Positive additive genetic correlation between studied traits allows for improving all traits simultaneously. In agreement with our findings, some authors including Mokhtari et al.⁵⁴ Eskandarinasab et al.⁴⁴ and Singh et al.¹⁰ reported the positive additive genetic correlation between the growth traits of different breeds of sheep. Additive genetic correlation is the heritable relationship between traits. Although, from a breeding perspective, a positive additive genetic correlation between growth traits is preferred, a negative genetic correlation may also be desirable. For example, negative genetic correlation between two traits may limit the erosion of genetic variance of both traits by inducing a response of one trait to selection pressures on the other (correlational selection)⁵⁵. In this study, for the first time, dominance genetic correlations between growth traits in sheep are estimated. Dominance genetic correlations between BW and WW and between BW and ADG were negative. Positive r_a between BW and WW means that the value of BW in parents is correlated to the value of WW in offspring. Regarding dominance genetic correlation, regardless of whether the r_d is positive or negative, the value of BW in the parent does not correlate to the WW value in offspring. While the additive genetic correlation would accelerate the response (if both traits were under the same direction of selection), the dominance correlation is not heritable, so it does not contribute to the response to selection (and hence doesn’t accelerate the response). The SE of dominance genetic correlations is higher than additive genetic correlations. In animal models, SE is an indicator of data size, data structure, and deep and quality of pedigree used⁴⁹. Gerstmayr⁵⁶ reported that the estimation of genetic correlations was more sensitive to data size and data structure than the estimation of heritabilities and that a larger sample is required to estimate a genetic correlation with the same accuracy as for heritability. In addition, the frequency of full-sib families in the population is also important because dominance effects contribute to the (co)variances between full-sib relatives. As a result, compared with additive genetic parameters, to have accurate estimates of dominance genetic parameters, a relatively bigger data size including a decent frequency of full-sib families is needed.

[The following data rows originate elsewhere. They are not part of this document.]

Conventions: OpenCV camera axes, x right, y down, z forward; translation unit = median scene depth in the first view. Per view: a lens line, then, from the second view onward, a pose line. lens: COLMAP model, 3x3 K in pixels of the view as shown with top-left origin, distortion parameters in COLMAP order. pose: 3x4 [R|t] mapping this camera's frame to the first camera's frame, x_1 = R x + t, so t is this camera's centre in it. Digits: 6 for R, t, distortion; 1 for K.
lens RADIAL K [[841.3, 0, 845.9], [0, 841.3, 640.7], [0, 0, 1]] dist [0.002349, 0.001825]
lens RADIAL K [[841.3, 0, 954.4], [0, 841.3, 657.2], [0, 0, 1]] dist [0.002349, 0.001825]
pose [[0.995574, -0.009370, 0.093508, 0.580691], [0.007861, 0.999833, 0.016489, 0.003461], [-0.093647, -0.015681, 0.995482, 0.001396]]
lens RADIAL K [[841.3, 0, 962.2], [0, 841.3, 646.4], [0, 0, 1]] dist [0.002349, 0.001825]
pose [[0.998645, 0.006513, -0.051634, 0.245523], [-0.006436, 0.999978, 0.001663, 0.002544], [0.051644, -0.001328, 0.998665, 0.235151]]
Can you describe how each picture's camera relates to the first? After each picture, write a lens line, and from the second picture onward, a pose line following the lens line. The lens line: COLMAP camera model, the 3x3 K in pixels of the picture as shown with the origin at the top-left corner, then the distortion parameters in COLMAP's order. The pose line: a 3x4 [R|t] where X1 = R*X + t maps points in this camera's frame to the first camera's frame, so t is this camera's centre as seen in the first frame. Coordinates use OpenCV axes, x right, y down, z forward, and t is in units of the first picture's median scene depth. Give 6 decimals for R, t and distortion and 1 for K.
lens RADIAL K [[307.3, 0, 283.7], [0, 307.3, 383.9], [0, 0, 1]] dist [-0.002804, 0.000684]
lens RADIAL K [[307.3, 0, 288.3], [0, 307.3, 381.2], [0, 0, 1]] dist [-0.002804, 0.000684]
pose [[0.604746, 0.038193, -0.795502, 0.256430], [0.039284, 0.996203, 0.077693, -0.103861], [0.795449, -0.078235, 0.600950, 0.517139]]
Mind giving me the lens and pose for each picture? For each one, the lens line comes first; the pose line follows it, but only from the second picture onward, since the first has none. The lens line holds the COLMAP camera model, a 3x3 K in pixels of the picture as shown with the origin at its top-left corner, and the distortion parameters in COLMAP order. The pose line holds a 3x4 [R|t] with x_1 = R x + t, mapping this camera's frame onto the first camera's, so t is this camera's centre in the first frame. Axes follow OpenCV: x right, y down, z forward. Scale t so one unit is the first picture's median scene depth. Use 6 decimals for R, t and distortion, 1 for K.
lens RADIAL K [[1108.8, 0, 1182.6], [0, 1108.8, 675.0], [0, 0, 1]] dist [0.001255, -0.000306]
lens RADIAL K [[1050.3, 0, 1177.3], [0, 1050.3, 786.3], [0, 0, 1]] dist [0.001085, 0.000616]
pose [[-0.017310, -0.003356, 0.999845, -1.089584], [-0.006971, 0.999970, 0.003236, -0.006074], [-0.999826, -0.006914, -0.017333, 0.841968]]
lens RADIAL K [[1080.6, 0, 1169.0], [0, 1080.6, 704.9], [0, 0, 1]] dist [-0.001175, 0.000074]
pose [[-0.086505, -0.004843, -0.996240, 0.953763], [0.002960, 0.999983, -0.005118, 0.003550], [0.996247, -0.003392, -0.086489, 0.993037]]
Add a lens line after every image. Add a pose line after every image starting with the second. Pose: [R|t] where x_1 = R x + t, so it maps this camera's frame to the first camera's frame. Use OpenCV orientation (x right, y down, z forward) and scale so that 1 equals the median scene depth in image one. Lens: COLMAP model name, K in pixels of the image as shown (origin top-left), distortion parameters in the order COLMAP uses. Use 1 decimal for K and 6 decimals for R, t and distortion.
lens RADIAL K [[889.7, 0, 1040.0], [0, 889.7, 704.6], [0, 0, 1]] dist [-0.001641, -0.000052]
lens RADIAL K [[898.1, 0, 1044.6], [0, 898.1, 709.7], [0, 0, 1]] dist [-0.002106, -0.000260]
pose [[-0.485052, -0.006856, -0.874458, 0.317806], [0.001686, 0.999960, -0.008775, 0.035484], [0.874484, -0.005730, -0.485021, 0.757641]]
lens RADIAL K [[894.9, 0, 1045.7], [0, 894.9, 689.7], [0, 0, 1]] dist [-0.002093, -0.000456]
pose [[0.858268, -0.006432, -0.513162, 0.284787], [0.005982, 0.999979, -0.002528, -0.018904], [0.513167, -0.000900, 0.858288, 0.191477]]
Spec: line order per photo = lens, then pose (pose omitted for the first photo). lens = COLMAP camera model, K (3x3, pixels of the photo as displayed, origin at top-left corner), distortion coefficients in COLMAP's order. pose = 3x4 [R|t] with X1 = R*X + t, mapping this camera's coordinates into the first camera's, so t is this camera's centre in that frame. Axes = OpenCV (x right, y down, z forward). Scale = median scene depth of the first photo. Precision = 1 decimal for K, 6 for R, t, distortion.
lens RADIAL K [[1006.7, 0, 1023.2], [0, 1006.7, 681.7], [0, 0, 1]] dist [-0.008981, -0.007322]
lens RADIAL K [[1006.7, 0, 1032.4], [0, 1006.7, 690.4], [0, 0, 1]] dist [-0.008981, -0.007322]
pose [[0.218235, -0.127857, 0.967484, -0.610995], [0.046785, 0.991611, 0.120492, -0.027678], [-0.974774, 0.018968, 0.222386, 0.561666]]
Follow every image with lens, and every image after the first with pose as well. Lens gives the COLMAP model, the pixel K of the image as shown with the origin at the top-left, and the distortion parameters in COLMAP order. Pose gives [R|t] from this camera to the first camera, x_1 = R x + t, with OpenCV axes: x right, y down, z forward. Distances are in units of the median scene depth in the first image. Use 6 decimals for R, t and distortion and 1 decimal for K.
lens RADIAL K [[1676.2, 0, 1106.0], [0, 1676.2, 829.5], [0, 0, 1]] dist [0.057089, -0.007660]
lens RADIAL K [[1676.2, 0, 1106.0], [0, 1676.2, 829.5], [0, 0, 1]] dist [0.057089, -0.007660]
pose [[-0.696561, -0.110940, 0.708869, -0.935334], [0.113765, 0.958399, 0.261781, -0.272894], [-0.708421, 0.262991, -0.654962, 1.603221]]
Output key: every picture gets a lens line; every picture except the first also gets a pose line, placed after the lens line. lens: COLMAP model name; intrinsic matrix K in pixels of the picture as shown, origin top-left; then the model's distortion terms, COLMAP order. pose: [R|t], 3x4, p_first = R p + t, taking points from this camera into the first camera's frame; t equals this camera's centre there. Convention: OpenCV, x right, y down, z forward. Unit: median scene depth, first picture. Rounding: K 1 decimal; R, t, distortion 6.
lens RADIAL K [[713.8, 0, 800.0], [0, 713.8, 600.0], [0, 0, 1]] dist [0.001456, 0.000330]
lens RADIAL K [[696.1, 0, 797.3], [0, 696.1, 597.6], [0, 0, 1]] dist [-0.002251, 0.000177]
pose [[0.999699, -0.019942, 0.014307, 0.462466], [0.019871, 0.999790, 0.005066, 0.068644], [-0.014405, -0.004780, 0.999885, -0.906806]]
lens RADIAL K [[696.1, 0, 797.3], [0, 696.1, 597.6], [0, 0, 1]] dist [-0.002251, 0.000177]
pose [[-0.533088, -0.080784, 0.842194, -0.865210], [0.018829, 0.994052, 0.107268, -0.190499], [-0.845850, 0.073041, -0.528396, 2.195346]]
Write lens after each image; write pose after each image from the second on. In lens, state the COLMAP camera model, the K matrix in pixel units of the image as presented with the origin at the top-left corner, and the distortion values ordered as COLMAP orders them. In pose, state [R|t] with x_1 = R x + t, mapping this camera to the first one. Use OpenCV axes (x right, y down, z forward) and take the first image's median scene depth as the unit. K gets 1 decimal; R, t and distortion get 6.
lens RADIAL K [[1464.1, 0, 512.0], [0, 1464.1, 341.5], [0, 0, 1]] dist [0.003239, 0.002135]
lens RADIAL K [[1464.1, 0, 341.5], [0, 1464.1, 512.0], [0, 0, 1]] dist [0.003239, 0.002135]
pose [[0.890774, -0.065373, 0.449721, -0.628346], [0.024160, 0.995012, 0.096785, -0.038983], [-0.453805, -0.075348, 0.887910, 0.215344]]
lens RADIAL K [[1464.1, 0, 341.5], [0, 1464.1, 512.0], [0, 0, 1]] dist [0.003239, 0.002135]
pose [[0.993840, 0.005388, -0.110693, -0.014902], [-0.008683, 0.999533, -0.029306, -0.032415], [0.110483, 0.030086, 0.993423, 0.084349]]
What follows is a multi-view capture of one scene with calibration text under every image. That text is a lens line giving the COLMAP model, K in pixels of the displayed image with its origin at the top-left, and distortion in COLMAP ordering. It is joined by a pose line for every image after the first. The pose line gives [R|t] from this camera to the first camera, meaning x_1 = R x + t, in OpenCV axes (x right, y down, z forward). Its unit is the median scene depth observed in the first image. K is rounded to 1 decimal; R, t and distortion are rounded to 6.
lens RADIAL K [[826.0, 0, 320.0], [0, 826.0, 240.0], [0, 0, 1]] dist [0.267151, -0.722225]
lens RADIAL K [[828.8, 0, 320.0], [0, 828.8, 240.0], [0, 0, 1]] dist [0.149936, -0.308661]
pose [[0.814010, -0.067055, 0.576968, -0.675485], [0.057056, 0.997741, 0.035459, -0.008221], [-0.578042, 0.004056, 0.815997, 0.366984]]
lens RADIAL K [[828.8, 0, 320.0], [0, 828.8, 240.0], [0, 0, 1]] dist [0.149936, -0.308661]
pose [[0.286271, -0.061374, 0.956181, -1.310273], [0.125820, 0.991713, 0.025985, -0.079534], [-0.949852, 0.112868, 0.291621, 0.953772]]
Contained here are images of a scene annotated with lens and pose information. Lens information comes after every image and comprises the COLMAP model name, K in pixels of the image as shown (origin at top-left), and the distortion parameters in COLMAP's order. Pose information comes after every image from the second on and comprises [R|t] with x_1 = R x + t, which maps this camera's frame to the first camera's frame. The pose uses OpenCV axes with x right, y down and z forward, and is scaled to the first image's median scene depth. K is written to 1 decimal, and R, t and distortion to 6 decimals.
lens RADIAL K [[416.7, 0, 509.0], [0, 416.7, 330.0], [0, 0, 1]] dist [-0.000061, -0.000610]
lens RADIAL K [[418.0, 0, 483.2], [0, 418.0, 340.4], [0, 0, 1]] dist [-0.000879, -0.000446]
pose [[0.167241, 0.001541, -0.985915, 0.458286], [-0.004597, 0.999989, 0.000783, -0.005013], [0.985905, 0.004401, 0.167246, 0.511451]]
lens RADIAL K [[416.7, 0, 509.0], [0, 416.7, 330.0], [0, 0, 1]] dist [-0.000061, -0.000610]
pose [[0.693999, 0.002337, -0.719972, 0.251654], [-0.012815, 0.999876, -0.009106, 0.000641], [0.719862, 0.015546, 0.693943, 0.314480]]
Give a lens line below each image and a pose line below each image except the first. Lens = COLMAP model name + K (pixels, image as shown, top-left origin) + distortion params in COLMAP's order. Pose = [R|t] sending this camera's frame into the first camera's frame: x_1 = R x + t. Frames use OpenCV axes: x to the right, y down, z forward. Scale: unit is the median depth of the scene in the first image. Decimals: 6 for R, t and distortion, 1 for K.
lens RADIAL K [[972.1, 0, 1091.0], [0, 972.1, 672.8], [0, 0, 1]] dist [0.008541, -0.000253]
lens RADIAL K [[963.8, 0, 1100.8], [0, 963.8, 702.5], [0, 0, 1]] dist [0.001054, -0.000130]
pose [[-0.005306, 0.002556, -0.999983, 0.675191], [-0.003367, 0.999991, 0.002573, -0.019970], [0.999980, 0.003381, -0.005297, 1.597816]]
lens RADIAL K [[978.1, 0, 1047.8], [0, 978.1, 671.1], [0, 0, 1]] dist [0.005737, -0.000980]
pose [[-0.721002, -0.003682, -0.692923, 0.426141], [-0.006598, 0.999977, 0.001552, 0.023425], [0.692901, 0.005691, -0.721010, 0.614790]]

In conclusion, dominance effects significantly contributed to the phenotypic variation of body weight and average daily gain in Baluchi lambs. Accounting for dominance effects improved the likelihood and predictive ability of the model. A direct consequence would be more precise and accurate estimates of variance components and additive breeding value. In addition, an increase in the accuracy of additive breeding values was observed after presenting dominance effects to the model. However, accounting for dominance effects significantly increased the computing burden. Correlation between breeding values estimated by models with and without dominance effects was close to unity, indicating a little chance for re-ranking of top animals after inclusion of dominance effects in the model. While additive genetic correlations between traits were positively high, dominance genetic correlations were negative in 2 of 3 cases. Since the inclusion of dominance effects improved the general properties of the model and increased the accuracy of additive breeding values, a model including dominance effects would have an advantage over a purely additive model in unraveling the genetic variance components and prediction of breeding values.